The Everlane-Shein Deal Is a Wake-Up Call for Sustainable Fashion

An image of Shein and Everlane logos on contrasting fabrics

I had to do a double-take when the headline crossed my home screen – Shein bought Everlane? In what world?

The ultra-fast fashion giant and the brand proclaiming “radical transparency” seem wildly at odds.  

As millennials, many of us built our wardrobes around brands like Everlane that offered high quality basics like linen button-downs, perfectly cut denim, and neutral staples designed to last. For a generation trying to shop a little more consciously, Everlane was a comfort brand.

We’re sad but not surprised. Behind the headline is a much bigger story about the reality of sustainable fashion in today’s economy.

Why consumers feel betrayed by the Everlane sale

The Everlane-Shein sale feels personal because many of us grew up alongside brands like Everlane. They represented our millennial optimism that we could have beautiful, affordable clothes without hurting people or the planet.

The brand was built on transparency, positioning itself as the antidote to the excess of fast fashion. I’ve had Everlane pieces for nearly ten years and still reach for them every week. That kind of longevity is important in fashion, and it’s made me a loyal customer.

Stored records:

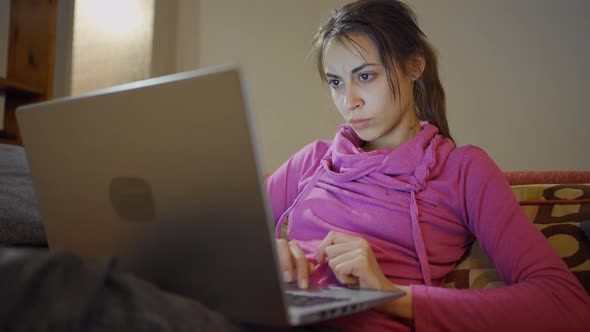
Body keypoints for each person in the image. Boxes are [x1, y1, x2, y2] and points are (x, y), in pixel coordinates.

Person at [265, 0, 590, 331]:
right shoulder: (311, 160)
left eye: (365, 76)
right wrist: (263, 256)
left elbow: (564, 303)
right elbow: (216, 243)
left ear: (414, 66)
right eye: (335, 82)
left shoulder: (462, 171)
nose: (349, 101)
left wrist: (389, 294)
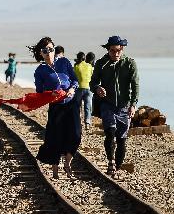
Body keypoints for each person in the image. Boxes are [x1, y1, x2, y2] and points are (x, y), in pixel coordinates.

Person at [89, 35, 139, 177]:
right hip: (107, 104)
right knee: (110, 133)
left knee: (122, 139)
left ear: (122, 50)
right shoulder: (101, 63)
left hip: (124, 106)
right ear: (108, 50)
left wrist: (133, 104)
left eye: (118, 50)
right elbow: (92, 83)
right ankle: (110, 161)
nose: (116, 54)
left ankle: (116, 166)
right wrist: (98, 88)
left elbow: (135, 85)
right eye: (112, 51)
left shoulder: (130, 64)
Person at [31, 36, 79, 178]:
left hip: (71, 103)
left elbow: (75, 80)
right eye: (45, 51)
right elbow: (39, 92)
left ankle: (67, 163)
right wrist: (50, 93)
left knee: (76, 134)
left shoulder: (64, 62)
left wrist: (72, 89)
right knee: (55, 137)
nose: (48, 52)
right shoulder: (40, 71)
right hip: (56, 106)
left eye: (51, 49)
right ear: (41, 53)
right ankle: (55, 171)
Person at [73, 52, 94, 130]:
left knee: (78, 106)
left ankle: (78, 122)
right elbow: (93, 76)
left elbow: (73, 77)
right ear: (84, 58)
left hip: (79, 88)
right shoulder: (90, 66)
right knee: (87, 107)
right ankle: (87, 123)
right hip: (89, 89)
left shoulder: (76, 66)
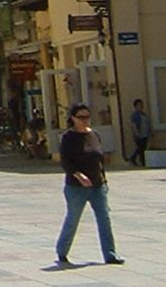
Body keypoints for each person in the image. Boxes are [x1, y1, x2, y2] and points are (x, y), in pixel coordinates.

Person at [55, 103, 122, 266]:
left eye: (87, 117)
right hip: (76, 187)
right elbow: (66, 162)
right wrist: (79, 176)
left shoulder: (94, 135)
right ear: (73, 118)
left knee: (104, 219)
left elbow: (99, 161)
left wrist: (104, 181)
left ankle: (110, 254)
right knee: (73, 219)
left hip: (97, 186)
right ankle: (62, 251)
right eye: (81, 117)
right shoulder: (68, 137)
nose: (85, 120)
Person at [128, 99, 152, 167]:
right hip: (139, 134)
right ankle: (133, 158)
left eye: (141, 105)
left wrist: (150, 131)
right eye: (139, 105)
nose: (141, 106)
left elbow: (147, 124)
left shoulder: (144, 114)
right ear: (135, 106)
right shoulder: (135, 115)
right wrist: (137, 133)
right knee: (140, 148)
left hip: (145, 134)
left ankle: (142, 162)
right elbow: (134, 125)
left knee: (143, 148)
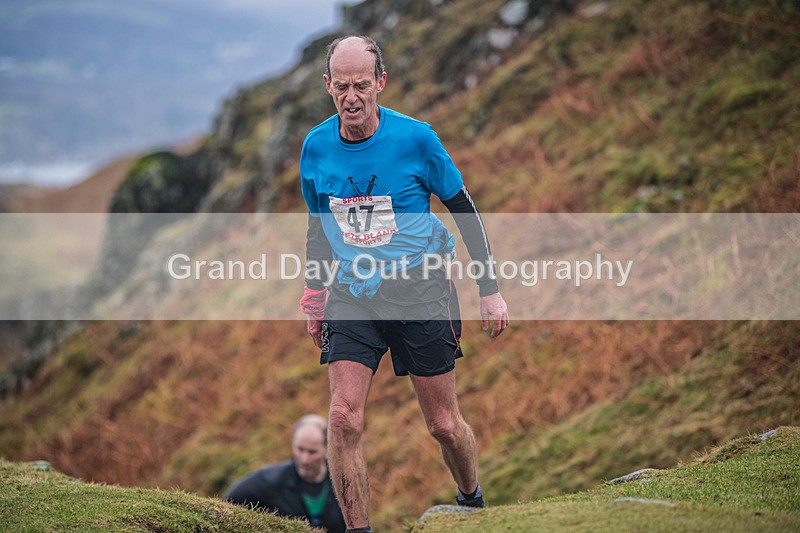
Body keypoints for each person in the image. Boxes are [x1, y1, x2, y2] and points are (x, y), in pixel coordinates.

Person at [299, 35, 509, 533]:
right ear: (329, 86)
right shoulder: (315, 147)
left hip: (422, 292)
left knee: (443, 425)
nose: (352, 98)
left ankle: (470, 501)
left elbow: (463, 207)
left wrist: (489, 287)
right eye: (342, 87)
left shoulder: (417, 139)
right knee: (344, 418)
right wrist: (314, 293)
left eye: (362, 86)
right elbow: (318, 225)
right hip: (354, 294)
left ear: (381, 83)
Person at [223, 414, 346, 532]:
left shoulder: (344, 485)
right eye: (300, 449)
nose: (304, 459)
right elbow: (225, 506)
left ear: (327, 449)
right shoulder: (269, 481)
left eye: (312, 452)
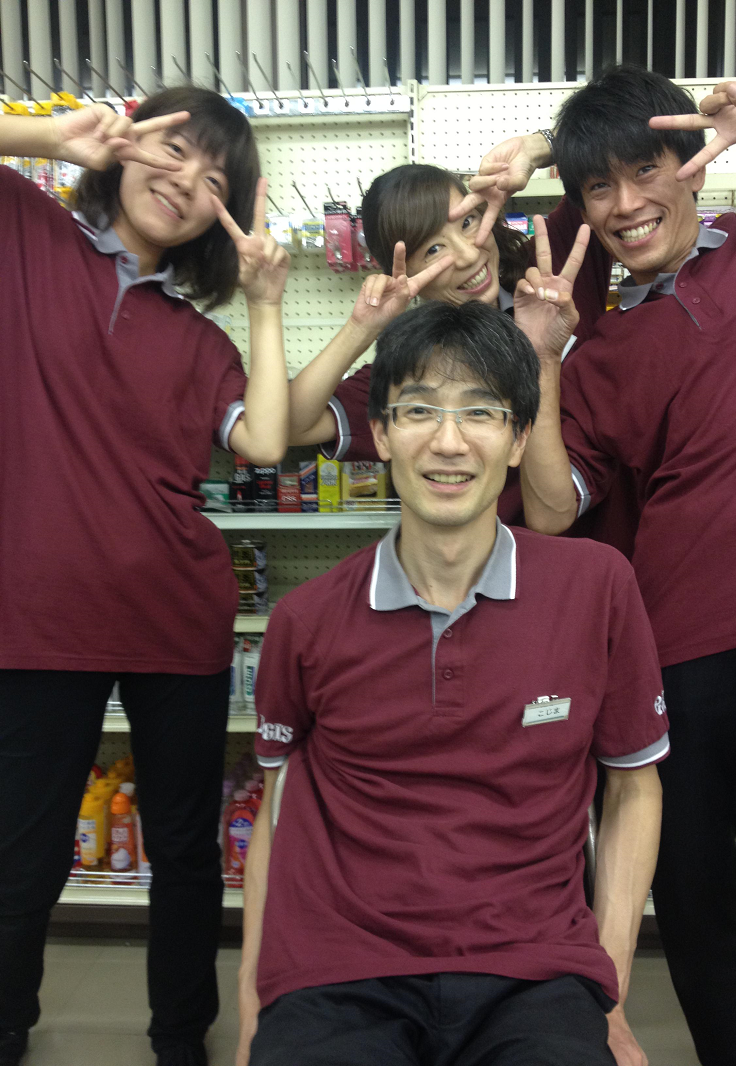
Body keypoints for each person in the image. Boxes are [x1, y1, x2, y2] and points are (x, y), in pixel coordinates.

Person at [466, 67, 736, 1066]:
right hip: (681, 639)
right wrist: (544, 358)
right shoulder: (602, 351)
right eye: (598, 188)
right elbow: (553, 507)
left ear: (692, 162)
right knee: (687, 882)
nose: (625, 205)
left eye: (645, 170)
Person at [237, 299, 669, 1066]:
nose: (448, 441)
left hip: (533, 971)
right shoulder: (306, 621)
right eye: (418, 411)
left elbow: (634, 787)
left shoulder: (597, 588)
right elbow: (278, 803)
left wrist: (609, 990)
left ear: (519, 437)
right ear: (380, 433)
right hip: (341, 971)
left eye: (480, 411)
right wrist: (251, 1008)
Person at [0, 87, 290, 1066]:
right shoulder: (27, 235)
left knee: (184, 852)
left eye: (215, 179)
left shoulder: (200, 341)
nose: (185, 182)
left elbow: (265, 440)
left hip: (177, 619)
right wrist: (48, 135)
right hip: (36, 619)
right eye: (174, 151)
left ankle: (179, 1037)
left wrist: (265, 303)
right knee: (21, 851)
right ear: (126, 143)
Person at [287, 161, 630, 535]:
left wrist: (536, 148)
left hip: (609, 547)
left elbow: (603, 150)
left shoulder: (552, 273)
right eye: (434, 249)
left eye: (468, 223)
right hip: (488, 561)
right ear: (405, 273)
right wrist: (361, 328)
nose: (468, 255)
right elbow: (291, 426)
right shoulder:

■ Assigned task 1 ■
Decide whether each statement agrees with the article on the Everlane-Shein deal, answering yes or no and quoting the deciding words: (a) The writer has owned Everlane pieces for nearly ten years. (b) The writer was surprised by the sale. (c) Everlane presented itself as the antidote to the excess of fast fashion.
■ Assigned task 2 ■
List every example of the high quality basics that the article on the Everlane-Shein deal says Everlane offered.
■ Assigned task 3 ■
Resume the article on the Everlane-Shein deal after its final sentence.

■ Written answer 1 ■
(a) Yes: "I’ve had Everlane pieces for nearly ten years"
(b) No: "We’re sad but not surprised."
(c) Yes: "positioning itself as the antidote to the excess of fast fashion"

■ Written answer 2 ■
linen button-downs
perfectly cut denim
neutral staples designed to last

■ Written answer 3 ■
However, even brands with strong name recognition and loyal customers are subject to economic pressure. The direct-to-consumer (DTC) boom that helped launch brands like Everlane (and Allbirds, Away, Outdoor Voices, and so many more) has changed dramatically. Customer acquisition costs are higher, competition is fierce, and consumers are more price-sensitive. “Buy less, buy better” is a harder sell when your favorite influencers are sharing their Amazon hauls and cheaper alternatives are flooding your feeds. Social media has trained us to expect constant novelty, overnight shipping, and impossibly low prices.

Our emotional reaction to the news is less about corporate mergers, more about the trust we place in the brands we like. When a company known for fast fashion, overproduction, and labor controversies acquires a brand built on very different values, it naturally feels like a betrayal.

Everlane’s story was never perfect, but the symbolic contrast is hard to ignore. As consumers trying to make better choices, sometimes moments like this can feel like running into a brick wall.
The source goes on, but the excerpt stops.